How to change the Logon Account for an Atria Component
Overview
The majority of Atria components need to run in the context of an Active Directory User account in order to grant the component the rights it needs to performed the task intended by the component. Although the naming of these account typically follow a certain pattern, there may be times where you want to use a different pattern, or use a specific account name for these components.
Additionally, older versions of Atria may be configured to use an Active Directory User Account for a component, and you wish to change that to use a gMSA account instead.
With Atria v15.24 onwards, the component credential can be configured quite easily with a few simple steps.

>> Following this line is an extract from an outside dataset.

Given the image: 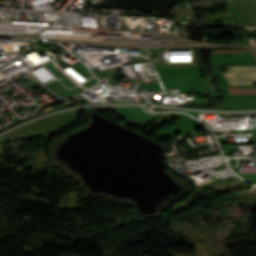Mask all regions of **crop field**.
I'll list each match as a JSON object with an SVG mask.
<instances>
[{"label":"crop field","instance_id":"obj_1","mask_svg":"<svg viewBox=\"0 0 256 256\" xmlns=\"http://www.w3.org/2000/svg\"><path fill=\"white\" fill-rule=\"evenodd\" d=\"M77 116L78 113L73 112L40 120L0 138V144L15 140L39 137L54 132L75 124Z\"/></svg>","mask_w":256,"mask_h":256},{"label":"crop field","instance_id":"obj_2","mask_svg":"<svg viewBox=\"0 0 256 256\" xmlns=\"http://www.w3.org/2000/svg\"><path fill=\"white\" fill-rule=\"evenodd\" d=\"M223 75L228 85H252L256 81V66H227Z\"/></svg>","mask_w":256,"mask_h":256},{"label":"crop field","instance_id":"obj_3","mask_svg":"<svg viewBox=\"0 0 256 256\" xmlns=\"http://www.w3.org/2000/svg\"><path fill=\"white\" fill-rule=\"evenodd\" d=\"M230 94L256 95V88H229Z\"/></svg>","mask_w":256,"mask_h":256},{"label":"crop field","instance_id":"obj_4","mask_svg":"<svg viewBox=\"0 0 256 256\" xmlns=\"http://www.w3.org/2000/svg\"><path fill=\"white\" fill-rule=\"evenodd\" d=\"M245 57V56H252L250 52H243V53H223V54H212L211 57Z\"/></svg>","mask_w":256,"mask_h":256},{"label":"crop field","instance_id":"obj_5","mask_svg":"<svg viewBox=\"0 0 256 256\" xmlns=\"http://www.w3.org/2000/svg\"><path fill=\"white\" fill-rule=\"evenodd\" d=\"M242 51H249V50H214L212 53H222V52H242Z\"/></svg>","mask_w":256,"mask_h":256},{"label":"crop field","instance_id":"obj_6","mask_svg":"<svg viewBox=\"0 0 256 256\" xmlns=\"http://www.w3.org/2000/svg\"><path fill=\"white\" fill-rule=\"evenodd\" d=\"M84 109H89V108H84ZM79 110H82V109H79ZM89 110H91V109H89ZM75 111H78V110H75ZM55 115H57V114H55ZM51 116H53V115H51ZM38 121V120H37ZM20 128V127H19ZM18 129V128H17ZM13 131V130H12ZM11 132V131H10ZM9 133V132H8ZM7 134V133H6ZM5 135V134H4ZM3 136V135H2ZM1 137V136H0Z\"/></svg>","mask_w":256,"mask_h":256},{"label":"crop field","instance_id":"obj_7","mask_svg":"<svg viewBox=\"0 0 256 256\" xmlns=\"http://www.w3.org/2000/svg\"><path fill=\"white\" fill-rule=\"evenodd\" d=\"M254 52V54H255V56H256V51H253Z\"/></svg>","mask_w":256,"mask_h":256}]
</instances>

This document will detail how to change an existing component to use a different account.
Applies to
Atria 15.24 and later
Details
NOTE: Not all accounts can be configured as gMSA's. Only those that are used as the Logon Account for Web Services, Services, or Scheduled tasks can use gMSA's. All other credentials must be User Accounts.
The List below details the components that can be configured as gMSA's
| Component | ComponentName | Type |
|---|---|---|
| Atria Config Service | configservice | Service |
| Atria Agent | agent | Service |
| Atria Provisioning Service | provisioning | Service |
| Directory Web Service | directoryws | Web Service |
| MSOL Web Service | msolws | Web Service |
| WorkSpace Web Service | workspacews | Web Service |
| Scheduled tasks | scheduledtasks | Scheduled Tasks |
To change an account for a component, in an Administrative session of Powershell run the following:
$Cred = Get-Credential # This is where you set the details of your new credential. Refer to the below information for further details
Set-AtriaInstallerCredential -Component <componentname> -Server <servername> -Credential $Cred
When entering the details of the credential, make sure to specify it in the format of Domain\Account. If the account is to be a gMSA, make sure to specify the $ (dollar sign) on the end of the AccountName.

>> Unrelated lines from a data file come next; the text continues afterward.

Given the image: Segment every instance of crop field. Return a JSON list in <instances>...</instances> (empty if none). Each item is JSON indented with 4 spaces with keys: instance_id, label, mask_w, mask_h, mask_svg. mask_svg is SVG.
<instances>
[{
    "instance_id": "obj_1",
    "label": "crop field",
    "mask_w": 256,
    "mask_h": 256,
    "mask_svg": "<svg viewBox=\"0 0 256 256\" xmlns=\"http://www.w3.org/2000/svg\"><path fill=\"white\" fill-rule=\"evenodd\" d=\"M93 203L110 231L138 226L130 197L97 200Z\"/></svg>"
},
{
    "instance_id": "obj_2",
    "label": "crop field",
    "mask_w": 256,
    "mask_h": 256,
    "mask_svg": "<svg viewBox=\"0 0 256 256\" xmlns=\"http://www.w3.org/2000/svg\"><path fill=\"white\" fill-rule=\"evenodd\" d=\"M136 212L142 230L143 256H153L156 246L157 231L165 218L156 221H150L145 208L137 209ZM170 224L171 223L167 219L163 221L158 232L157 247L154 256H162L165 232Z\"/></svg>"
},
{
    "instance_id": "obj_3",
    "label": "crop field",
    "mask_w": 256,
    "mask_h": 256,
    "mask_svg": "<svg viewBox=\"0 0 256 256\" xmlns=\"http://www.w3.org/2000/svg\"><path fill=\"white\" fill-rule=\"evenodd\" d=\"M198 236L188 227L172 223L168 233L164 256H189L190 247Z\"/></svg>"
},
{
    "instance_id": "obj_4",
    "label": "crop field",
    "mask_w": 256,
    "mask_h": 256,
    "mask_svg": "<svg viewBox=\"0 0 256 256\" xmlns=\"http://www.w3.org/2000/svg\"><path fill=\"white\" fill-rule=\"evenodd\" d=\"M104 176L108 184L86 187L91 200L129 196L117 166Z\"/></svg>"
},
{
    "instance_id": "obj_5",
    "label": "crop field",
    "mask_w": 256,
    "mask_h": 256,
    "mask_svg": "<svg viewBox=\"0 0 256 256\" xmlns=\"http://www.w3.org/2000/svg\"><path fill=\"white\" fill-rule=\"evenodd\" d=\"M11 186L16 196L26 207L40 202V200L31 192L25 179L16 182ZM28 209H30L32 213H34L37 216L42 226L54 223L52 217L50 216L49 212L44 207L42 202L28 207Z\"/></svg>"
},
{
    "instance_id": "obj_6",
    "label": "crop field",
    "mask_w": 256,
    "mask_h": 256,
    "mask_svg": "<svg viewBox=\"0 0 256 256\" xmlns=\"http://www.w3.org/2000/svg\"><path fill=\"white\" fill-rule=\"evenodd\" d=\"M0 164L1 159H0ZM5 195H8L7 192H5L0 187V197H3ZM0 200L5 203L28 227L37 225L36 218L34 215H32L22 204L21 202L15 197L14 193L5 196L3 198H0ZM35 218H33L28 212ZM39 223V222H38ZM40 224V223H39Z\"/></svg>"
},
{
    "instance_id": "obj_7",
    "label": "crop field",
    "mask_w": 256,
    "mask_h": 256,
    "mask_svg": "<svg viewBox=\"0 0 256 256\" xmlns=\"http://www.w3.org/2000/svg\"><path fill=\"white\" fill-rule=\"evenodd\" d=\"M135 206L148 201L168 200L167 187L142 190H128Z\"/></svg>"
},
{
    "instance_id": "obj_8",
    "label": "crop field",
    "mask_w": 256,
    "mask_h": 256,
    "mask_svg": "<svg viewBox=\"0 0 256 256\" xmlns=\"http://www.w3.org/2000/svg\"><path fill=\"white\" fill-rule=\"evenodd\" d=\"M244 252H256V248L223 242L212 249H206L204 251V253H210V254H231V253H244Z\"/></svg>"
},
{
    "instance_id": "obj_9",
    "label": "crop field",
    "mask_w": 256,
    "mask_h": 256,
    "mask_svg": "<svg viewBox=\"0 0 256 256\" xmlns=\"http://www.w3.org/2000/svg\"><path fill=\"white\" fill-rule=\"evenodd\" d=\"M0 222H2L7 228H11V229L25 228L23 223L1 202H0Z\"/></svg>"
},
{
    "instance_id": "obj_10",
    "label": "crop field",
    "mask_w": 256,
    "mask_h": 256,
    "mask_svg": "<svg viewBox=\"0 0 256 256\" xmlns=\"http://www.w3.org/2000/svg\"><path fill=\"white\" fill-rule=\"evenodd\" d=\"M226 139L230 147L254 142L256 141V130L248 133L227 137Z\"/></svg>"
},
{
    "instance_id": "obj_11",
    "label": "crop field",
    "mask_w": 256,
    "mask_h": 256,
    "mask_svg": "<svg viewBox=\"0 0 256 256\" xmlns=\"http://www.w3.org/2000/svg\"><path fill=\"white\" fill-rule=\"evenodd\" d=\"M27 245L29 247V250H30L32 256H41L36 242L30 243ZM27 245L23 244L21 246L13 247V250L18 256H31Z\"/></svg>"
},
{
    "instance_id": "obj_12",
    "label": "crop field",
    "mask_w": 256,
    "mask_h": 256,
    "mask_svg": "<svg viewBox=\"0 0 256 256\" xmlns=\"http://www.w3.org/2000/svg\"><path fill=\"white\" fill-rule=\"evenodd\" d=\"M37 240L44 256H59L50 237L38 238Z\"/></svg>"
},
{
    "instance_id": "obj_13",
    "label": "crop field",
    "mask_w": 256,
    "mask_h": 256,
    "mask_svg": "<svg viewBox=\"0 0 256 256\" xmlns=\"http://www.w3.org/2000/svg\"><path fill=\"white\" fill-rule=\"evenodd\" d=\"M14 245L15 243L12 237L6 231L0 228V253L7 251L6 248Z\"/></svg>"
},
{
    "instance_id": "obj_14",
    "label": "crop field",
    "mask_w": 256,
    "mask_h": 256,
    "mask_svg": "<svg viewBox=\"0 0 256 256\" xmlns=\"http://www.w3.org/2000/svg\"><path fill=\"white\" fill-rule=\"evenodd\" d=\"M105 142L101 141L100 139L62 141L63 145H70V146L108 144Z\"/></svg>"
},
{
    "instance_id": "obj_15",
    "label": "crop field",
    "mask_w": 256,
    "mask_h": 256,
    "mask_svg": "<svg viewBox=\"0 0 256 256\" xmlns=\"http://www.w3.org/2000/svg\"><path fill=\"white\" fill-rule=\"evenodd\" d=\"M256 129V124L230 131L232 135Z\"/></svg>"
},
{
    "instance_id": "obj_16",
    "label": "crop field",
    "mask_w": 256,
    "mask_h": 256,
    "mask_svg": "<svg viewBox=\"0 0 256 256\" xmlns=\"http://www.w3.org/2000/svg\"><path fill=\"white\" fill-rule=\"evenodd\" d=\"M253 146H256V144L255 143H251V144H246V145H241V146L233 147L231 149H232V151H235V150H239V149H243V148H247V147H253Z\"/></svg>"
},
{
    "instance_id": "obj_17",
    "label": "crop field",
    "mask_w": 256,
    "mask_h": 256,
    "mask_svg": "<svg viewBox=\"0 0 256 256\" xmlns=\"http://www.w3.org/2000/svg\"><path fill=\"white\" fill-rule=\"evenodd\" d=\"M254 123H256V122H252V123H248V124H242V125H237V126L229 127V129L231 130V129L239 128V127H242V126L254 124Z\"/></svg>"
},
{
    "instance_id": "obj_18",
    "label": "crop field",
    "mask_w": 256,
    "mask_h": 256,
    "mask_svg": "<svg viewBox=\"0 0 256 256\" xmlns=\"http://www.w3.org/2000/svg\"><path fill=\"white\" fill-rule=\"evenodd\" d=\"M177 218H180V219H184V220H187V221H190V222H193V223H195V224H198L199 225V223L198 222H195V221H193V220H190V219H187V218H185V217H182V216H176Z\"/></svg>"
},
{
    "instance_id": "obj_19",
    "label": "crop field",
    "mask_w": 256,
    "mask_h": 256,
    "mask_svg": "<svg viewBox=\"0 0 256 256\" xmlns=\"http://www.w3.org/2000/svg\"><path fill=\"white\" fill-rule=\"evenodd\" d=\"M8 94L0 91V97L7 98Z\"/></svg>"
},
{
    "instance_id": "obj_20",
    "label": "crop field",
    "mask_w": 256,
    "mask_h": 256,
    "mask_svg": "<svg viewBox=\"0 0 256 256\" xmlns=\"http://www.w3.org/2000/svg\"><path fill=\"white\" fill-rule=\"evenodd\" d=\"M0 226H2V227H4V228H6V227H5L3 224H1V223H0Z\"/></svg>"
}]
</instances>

A gMSA account cannot exceed 15 characters in length.
A User Account can be up to 20 characters inlength.
Leave the Password blank for a gMSA account.
The user does not need to exist prior to configuring this. The installers will create the credential if it does not exist.

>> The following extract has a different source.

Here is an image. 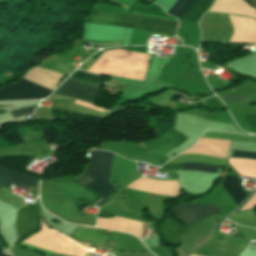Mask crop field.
<instances>
[{"label": "crop field", "mask_w": 256, "mask_h": 256, "mask_svg": "<svg viewBox=\"0 0 256 256\" xmlns=\"http://www.w3.org/2000/svg\"><path fill=\"white\" fill-rule=\"evenodd\" d=\"M112 156L113 154L109 152L91 151L90 165L86 174L107 182ZM87 175H84L75 180L97 196L106 197L114 190L108 183ZM76 181L66 180L52 182L57 185L70 198L90 203H94L99 198L84 187H82Z\"/></svg>", "instance_id": "1"}, {"label": "crop field", "mask_w": 256, "mask_h": 256, "mask_svg": "<svg viewBox=\"0 0 256 256\" xmlns=\"http://www.w3.org/2000/svg\"><path fill=\"white\" fill-rule=\"evenodd\" d=\"M87 22L175 34L177 22L118 12L94 10Z\"/></svg>", "instance_id": "2"}, {"label": "crop field", "mask_w": 256, "mask_h": 256, "mask_svg": "<svg viewBox=\"0 0 256 256\" xmlns=\"http://www.w3.org/2000/svg\"><path fill=\"white\" fill-rule=\"evenodd\" d=\"M52 90L22 78L18 83L0 89V99H40Z\"/></svg>", "instance_id": "3"}, {"label": "crop field", "mask_w": 256, "mask_h": 256, "mask_svg": "<svg viewBox=\"0 0 256 256\" xmlns=\"http://www.w3.org/2000/svg\"><path fill=\"white\" fill-rule=\"evenodd\" d=\"M212 1L213 0H203V2L202 0H177L167 13L188 20L190 15L202 2L189 18V21L197 23L201 16L206 12Z\"/></svg>", "instance_id": "4"}, {"label": "crop field", "mask_w": 256, "mask_h": 256, "mask_svg": "<svg viewBox=\"0 0 256 256\" xmlns=\"http://www.w3.org/2000/svg\"><path fill=\"white\" fill-rule=\"evenodd\" d=\"M172 211L189 226L203 217L220 214L219 206L200 204L178 205L173 207Z\"/></svg>", "instance_id": "5"}, {"label": "crop field", "mask_w": 256, "mask_h": 256, "mask_svg": "<svg viewBox=\"0 0 256 256\" xmlns=\"http://www.w3.org/2000/svg\"><path fill=\"white\" fill-rule=\"evenodd\" d=\"M111 232L112 231L102 230L98 228L79 226L70 237L76 239L80 244L86 247H108V245L110 244L109 239L111 236Z\"/></svg>", "instance_id": "6"}, {"label": "crop field", "mask_w": 256, "mask_h": 256, "mask_svg": "<svg viewBox=\"0 0 256 256\" xmlns=\"http://www.w3.org/2000/svg\"><path fill=\"white\" fill-rule=\"evenodd\" d=\"M234 31L229 43H256V22L253 19L228 15Z\"/></svg>", "instance_id": "7"}, {"label": "crop field", "mask_w": 256, "mask_h": 256, "mask_svg": "<svg viewBox=\"0 0 256 256\" xmlns=\"http://www.w3.org/2000/svg\"><path fill=\"white\" fill-rule=\"evenodd\" d=\"M40 228L39 208L26 206L18 210L17 230L19 240L37 231Z\"/></svg>", "instance_id": "8"}, {"label": "crop field", "mask_w": 256, "mask_h": 256, "mask_svg": "<svg viewBox=\"0 0 256 256\" xmlns=\"http://www.w3.org/2000/svg\"><path fill=\"white\" fill-rule=\"evenodd\" d=\"M55 93L92 103L98 88L66 79Z\"/></svg>", "instance_id": "9"}, {"label": "crop field", "mask_w": 256, "mask_h": 256, "mask_svg": "<svg viewBox=\"0 0 256 256\" xmlns=\"http://www.w3.org/2000/svg\"><path fill=\"white\" fill-rule=\"evenodd\" d=\"M187 138L177 130L173 129L165 134L159 136L157 139L143 143L146 149L156 153H167L182 142L186 141Z\"/></svg>", "instance_id": "10"}, {"label": "crop field", "mask_w": 256, "mask_h": 256, "mask_svg": "<svg viewBox=\"0 0 256 256\" xmlns=\"http://www.w3.org/2000/svg\"><path fill=\"white\" fill-rule=\"evenodd\" d=\"M210 11L228 14H238L253 17L256 20V11L243 0H215Z\"/></svg>", "instance_id": "11"}, {"label": "crop field", "mask_w": 256, "mask_h": 256, "mask_svg": "<svg viewBox=\"0 0 256 256\" xmlns=\"http://www.w3.org/2000/svg\"><path fill=\"white\" fill-rule=\"evenodd\" d=\"M32 159L33 158L31 157L21 156V155L2 156L0 157V166L11 169V170H15L27 175L38 177L39 175L38 173L33 171H27L24 169Z\"/></svg>", "instance_id": "12"}, {"label": "crop field", "mask_w": 256, "mask_h": 256, "mask_svg": "<svg viewBox=\"0 0 256 256\" xmlns=\"http://www.w3.org/2000/svg\"><path fill=\"white\" fill-rule=\"evenodd\" d=\"M38 179L28 177L16 172L0 168V184L9 186L11 184L21 186H35Z\"/></svg>", "instance_id": "13"}, {"label": "crop field", "mask_w": 256, "mask_h": 256, "mask_svg": "<svg viewBox=\"0 0 256 256\" xmlns=\"http://www.w3.org/2000/svg\"><path fill=\"white\" fill-rule=\"evenodd\" d=\"M102 145L134 157L147 158L149 154L142 148V146L131 143H113L105 141Z\"/></svg>", "instance_id": "14"}, {"label": "crop field", "mask_w": 256, "mask_h": 256, "mask_svg": "<svg viewBox=\"0 0 256 256\" xmlns=\"http://www.w3.org/2000/svg\"><path fill=\"white\" fill-rule=\"evenodd\" d=\"M222 186L233 198L237 205L247 196L238 179L234 177L226 175Z\"/></svg>", "instance_id": "15"}, {"label": "crop field", "mask_w": 256, "mask_h": 256, "mask_svg": "<svg viewBox=\"0 0 256 256\" xmlns=\"http://www.w3.org/2000/svg\"><path fill=\"white\" fill-rule=\"evenodd\" d=\"M69 79H73V80L80 81V82L97 86V87L100 84V76L77 71V70L69 77Z\"/></svg>", "instance_id": "16"}, {"label": "crop field", "mask_w": 256, "mask_h": 256, "mask_svg": "<svg viewBox=\"0 0 256 256\" xmlns=\"http://www.w3.org/2000/svg\"><path fill=\"white\" fill-rule=\"evenodd\" d=\"M183 170H200V171H205L209 173H217V170L219 167H213V166H207V165H202V164H197V163H183L182 164Z\"/></svg>", "instance_id": "17"}, {"label": "crop field", "mask_w": 256, "mask_h": 256, "mask_svg": "<svg viewBox=\"0 0 256 256\" xmlns=\"http://www.w3.org/2000/svg\"><path fill=\"white\" fill-rule=\"evenodd\" d=\"M226 103L249 99V96L226 93L222 94Z\"/></svg>", "instance_id": "18"}, {"label": "crop field", "mask_w": 256, "mask_h": 256, "mask_svg": "<svg viewBox=\"0 0 256 256\" xmlns=\"http://www.w3.org/2000/svg\"><path fill=\"white\" fill-rule=\"evenodd\" d=\"M36 106L33 107H27V108H22V109H18V110H14L11 111V115L13 116V118L18 117L20 115H24V114H31L33 113V110L35 109Z\"/></svg>", "instance_id": "19"}, {"label": "crop field", "mask_w": 256, "mask_h": 256, "mask_svg": "<svg viewBox=\"0 0 256 256\" xmlns=\"http://www.w3.org/2000/svg\"><path fill=\"white\" fill-rule=\"evenodd\" d=\"M232 156H235V157H248V158H255L256 159V153L244 152V151L232 150Z\"/></svg>", "instance_id": "20"}, {"label": "crop field", "mask_w": 256, "mask_h": 256, "mask_svg": "<svg viewBox=\"0 0 256 256\" xmlns=\"http://www.w3.org/2000/svg\"><path fill=\"white\" fill-rule=\"evenodd\" d=\"M246 116L248 127L250 129L256 130V116Z\"/></svg>", "instance_id": "21"}, {"label": "crop field", "mask_w": 256, "mask_h": 256, "mask_svg": "<svg viewBox=\"0 0 256 256\" xmlns=\"http://www.w3.org/2000/svg\"><path fill=\"white\" fill-rule=\"evenodd\" d=\"M113 44H119V43H113Z\"/></svg>", "instance_id": "22"}]
</instances>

This will store the desired credential securely in the Atria Config Service
Then simply re-run an upgrade (or installation) for the desired component.
As an example, to reconfigure the Agent to use a gMSA, run the following with DomainName\Atria_Agent_Svc$ as the account
$Cred = Get-Credential
Set-AtriaInstallerCredential -Component Agent -Server (HostName) -Credential $Cred
Update-AtriaAgent
or
$Password = New-Object -TypeName System.Security.SecureString
$Cred = New-Object -TypeName System.Management.Automation.PSCredential -ArgumentList ('DomainName\Atria_Agent_Svc$', $Password)
Set-AtriaInstallerCredential -Component Agent -Server (HostName) -Credential $Cred
Update-AtriaAgent
The Agent will be updated (to the highest version available that is less than or equal to the version of the Atria.Tools Powershell module that is installed on the Provisioning Server), and the Service will be reconfigured to use this account.
Any Certificates that the account needs access to will also be updated automatically.
Follow the same procedure to change to use a different User (non gMSA) account.
Other Considerations
When changing a Web Service Account, typically in Atria you would also configure the Service Connection to use the same account. This is not actually needed, and in fact, if using a gMSA account, this is not even possible.
New installs of Atria will create an account specifically for WebService Access with the pattern of Atria_Connect_???? This account has no administrative rights. It is simply used to call Web Services.
It is intended that the Web Service Authorization will also be restricted to this account (or Domain Administrators) only in the future.
If this account does not exist, and you wish to delete the existing (old account), then this account should be configured in the same manner as mentioned above. Use 'WebServiceConnect' as the name of the Component. Then the Web Service connection can be reconfigured to use this account.